[[ The records, beginning ]]

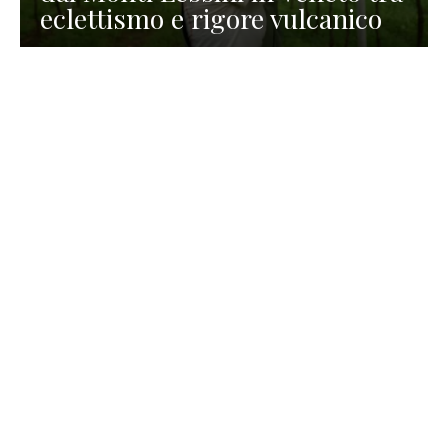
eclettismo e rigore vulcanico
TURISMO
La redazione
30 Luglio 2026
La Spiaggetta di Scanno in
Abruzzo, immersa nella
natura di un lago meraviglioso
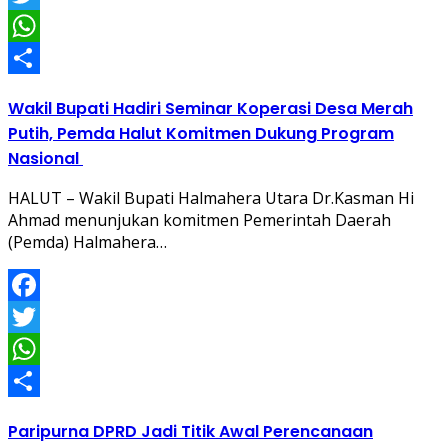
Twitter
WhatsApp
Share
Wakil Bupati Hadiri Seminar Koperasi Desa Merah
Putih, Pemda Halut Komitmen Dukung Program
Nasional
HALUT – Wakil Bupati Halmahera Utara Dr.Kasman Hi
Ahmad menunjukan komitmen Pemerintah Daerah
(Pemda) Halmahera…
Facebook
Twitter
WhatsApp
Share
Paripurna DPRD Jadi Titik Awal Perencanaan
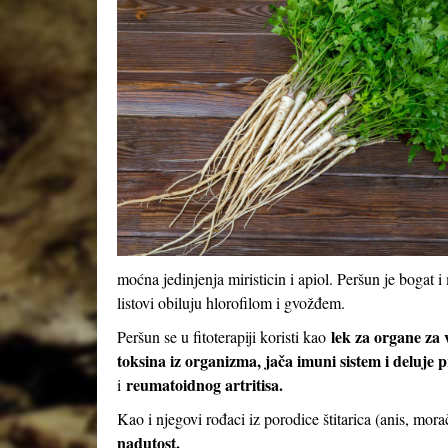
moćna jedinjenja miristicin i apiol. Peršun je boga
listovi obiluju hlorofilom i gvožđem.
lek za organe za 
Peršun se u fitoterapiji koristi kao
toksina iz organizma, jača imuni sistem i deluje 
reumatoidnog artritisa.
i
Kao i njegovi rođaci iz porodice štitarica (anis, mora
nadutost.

[[ The records, end ]]

- Your task:
Beginning at the line that holds "Peršun se u fitoterapiji koristi kao", reproduce each line of the records above down to and including the last one.

- Expected answer:
Peršun se u fitoterapiji koristi kao
toksina iz organizma, jača imuni sistem i deluje 
reumatoidnog artritisa.
i
Kao i njegovi rođaci iz porodice štitarica (anis, mora
nadutost.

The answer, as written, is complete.